**Records excerpted from a collection:**
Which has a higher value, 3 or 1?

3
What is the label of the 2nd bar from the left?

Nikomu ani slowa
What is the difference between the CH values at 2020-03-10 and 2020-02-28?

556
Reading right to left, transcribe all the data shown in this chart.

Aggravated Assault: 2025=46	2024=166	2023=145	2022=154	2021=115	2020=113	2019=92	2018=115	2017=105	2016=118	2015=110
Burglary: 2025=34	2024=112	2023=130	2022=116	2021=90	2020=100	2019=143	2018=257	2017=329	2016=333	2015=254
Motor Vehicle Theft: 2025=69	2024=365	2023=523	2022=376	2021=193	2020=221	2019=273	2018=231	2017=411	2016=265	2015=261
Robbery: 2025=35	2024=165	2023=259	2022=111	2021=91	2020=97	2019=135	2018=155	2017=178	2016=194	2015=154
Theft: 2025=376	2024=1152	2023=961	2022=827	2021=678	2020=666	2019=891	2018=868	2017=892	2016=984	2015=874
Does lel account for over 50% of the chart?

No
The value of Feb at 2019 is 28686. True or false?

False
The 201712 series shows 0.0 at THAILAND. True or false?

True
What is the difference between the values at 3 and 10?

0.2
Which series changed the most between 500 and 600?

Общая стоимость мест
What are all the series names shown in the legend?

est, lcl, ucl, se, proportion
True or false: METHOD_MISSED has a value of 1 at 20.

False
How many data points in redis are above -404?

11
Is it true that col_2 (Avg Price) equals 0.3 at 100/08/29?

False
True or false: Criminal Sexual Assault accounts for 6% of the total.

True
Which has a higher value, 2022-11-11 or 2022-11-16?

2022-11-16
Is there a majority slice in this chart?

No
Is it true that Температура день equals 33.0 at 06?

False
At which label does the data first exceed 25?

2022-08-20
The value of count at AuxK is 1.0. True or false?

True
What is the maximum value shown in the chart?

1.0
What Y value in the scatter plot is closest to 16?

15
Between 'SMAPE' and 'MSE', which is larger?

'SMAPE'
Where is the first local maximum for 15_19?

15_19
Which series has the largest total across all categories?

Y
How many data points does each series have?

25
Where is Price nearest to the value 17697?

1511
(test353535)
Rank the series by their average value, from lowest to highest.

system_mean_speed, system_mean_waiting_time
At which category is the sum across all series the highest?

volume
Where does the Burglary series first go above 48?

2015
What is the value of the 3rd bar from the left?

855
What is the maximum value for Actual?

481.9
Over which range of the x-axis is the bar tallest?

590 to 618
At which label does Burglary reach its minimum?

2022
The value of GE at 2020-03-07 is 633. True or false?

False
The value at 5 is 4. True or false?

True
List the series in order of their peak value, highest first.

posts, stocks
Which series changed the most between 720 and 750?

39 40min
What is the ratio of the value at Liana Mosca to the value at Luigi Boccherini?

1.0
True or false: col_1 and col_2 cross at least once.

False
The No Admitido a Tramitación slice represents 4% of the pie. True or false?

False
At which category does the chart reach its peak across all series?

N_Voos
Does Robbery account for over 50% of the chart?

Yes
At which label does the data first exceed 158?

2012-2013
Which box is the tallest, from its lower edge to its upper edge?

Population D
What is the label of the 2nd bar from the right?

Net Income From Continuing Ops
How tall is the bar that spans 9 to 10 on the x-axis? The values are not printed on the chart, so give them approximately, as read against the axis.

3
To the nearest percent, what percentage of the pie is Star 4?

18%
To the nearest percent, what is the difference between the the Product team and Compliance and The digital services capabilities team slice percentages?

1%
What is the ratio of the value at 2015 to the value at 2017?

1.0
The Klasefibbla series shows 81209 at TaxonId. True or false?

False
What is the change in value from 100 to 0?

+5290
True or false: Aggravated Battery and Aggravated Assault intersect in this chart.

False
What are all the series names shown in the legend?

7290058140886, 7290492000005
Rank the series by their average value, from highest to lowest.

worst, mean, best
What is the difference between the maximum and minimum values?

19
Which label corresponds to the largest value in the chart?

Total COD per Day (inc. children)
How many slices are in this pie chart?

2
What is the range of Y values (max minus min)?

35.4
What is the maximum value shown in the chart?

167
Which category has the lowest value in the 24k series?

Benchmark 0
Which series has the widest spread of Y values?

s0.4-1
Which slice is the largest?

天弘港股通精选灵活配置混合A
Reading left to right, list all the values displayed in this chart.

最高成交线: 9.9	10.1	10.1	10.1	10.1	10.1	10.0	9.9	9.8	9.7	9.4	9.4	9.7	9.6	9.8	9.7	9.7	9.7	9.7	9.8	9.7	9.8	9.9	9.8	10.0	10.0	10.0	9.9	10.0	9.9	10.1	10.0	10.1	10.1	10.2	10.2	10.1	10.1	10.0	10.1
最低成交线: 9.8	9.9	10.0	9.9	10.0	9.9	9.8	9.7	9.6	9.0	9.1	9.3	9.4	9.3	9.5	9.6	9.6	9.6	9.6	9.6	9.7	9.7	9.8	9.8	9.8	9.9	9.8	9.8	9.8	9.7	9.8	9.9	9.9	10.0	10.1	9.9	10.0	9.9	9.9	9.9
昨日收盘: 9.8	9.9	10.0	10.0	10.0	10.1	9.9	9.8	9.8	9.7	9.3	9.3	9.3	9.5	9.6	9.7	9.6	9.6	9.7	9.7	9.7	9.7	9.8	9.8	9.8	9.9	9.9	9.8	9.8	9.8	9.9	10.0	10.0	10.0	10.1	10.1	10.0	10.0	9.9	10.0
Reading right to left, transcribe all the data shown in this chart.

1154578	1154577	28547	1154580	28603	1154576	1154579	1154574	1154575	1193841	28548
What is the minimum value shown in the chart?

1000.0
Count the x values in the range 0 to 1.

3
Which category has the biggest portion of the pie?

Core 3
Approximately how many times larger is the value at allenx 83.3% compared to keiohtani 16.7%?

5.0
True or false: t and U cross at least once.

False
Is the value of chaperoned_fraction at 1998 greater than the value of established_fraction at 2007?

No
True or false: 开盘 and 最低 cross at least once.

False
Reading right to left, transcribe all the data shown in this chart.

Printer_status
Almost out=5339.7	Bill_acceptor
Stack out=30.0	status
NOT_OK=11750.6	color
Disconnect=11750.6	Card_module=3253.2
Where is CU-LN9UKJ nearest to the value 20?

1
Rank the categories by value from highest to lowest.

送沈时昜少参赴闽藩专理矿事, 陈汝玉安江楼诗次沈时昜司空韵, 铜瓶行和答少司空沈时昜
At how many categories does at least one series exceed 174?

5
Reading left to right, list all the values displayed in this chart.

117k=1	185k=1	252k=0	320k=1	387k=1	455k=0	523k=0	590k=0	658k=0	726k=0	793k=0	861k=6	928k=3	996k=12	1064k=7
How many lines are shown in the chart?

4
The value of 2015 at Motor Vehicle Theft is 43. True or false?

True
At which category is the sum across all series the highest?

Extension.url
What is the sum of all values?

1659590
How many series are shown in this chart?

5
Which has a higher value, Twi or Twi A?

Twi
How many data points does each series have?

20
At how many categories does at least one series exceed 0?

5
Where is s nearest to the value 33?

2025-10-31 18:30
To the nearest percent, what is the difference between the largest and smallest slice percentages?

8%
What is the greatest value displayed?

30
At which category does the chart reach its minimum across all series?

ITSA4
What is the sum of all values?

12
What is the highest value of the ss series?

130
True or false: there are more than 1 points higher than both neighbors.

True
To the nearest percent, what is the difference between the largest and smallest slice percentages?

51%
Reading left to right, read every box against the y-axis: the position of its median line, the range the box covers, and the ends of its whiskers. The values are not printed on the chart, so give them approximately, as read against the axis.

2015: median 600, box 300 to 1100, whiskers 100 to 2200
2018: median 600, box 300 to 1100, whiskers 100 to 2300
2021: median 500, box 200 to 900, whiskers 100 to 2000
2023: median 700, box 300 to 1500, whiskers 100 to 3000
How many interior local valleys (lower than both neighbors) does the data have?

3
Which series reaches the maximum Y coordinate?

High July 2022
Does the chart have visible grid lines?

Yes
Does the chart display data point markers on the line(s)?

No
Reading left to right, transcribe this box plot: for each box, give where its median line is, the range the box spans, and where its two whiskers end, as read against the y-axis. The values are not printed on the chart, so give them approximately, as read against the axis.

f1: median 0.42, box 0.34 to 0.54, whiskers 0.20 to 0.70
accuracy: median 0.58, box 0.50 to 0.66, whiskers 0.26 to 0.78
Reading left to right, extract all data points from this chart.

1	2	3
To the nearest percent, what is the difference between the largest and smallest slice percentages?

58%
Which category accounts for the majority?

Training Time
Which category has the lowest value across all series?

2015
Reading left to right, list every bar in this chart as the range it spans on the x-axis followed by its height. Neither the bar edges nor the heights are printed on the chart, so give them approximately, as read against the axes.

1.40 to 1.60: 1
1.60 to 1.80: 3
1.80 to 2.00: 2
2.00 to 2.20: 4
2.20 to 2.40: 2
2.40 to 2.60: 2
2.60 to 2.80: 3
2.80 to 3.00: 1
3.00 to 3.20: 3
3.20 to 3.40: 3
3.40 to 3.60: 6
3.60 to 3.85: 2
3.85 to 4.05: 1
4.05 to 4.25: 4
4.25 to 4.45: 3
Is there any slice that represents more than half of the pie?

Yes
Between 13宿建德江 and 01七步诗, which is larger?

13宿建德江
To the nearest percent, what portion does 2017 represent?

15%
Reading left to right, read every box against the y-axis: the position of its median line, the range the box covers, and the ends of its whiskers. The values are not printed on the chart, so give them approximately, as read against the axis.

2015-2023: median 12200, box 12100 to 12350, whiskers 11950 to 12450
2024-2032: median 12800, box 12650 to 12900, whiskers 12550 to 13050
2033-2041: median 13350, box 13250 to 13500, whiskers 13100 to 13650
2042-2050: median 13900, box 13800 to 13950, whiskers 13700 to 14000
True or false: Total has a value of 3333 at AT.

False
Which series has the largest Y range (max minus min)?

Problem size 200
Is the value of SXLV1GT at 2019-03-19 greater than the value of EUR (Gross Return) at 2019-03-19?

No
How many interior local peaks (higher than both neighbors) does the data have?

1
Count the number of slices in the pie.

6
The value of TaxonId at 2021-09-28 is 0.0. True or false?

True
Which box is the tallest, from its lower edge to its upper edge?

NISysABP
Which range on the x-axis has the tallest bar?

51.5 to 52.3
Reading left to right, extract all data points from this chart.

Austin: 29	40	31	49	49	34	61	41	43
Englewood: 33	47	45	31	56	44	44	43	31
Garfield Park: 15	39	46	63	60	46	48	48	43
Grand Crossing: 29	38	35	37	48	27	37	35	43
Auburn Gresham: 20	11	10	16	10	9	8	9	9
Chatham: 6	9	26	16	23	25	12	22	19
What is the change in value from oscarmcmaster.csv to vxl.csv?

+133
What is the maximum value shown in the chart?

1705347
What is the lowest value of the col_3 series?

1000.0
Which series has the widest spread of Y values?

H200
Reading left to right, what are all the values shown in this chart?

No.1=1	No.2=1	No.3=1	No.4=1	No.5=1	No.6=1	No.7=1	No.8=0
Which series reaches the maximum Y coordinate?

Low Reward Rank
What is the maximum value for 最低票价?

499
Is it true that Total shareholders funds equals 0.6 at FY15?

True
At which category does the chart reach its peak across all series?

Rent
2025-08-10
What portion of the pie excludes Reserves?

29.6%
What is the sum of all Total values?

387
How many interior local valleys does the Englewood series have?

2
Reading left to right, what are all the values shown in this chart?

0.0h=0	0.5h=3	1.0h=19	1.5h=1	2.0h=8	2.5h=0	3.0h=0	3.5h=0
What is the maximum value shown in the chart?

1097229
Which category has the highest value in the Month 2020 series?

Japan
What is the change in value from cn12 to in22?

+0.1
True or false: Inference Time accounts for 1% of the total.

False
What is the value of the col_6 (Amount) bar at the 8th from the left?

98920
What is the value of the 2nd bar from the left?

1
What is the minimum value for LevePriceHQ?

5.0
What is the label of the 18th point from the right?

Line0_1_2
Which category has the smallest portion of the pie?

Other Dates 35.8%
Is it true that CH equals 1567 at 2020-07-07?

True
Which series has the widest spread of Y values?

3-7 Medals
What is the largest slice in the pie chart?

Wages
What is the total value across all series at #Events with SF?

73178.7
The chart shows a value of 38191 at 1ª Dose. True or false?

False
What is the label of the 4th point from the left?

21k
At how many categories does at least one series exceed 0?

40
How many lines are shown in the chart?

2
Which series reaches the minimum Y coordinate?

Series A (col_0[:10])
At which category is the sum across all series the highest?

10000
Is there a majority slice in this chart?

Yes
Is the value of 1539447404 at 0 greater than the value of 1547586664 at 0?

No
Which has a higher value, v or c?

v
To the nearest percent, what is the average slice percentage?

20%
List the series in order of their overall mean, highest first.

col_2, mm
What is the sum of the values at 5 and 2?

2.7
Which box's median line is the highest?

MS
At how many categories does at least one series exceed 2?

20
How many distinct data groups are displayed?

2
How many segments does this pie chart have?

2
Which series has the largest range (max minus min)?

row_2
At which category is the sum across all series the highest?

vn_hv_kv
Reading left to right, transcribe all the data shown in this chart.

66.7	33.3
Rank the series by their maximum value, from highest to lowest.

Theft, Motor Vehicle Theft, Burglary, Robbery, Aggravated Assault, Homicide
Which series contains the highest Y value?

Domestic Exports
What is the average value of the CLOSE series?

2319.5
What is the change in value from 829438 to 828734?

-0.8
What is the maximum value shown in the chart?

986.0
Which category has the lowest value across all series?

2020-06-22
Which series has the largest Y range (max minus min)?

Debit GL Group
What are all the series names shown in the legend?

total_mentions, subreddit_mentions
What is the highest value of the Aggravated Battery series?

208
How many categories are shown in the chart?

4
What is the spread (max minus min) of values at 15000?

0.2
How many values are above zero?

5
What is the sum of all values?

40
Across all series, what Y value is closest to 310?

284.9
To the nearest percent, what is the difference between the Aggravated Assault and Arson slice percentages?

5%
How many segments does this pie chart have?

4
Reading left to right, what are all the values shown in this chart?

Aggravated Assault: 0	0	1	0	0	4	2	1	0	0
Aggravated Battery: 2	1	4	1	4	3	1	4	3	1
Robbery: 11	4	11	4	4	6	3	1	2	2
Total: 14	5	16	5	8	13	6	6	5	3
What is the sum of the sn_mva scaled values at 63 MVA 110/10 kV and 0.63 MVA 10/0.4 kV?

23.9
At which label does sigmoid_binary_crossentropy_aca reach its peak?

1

**Required work:** Pull out each line of the records above that contains the word "Vehicle".

**Response area:**
Motor Vehicle Theft: 2025=69	2024=365	2023=523	2022=376	2021=193	2020=221	2019=273	2018=231	2017=411	2016=265	2015=261
The value of 2015 at Motor Vehicle Theft is 43. True or false?
Theft, Motor Vehicle Theft, Burglary, Robbery, Aggravated Assault, Homicide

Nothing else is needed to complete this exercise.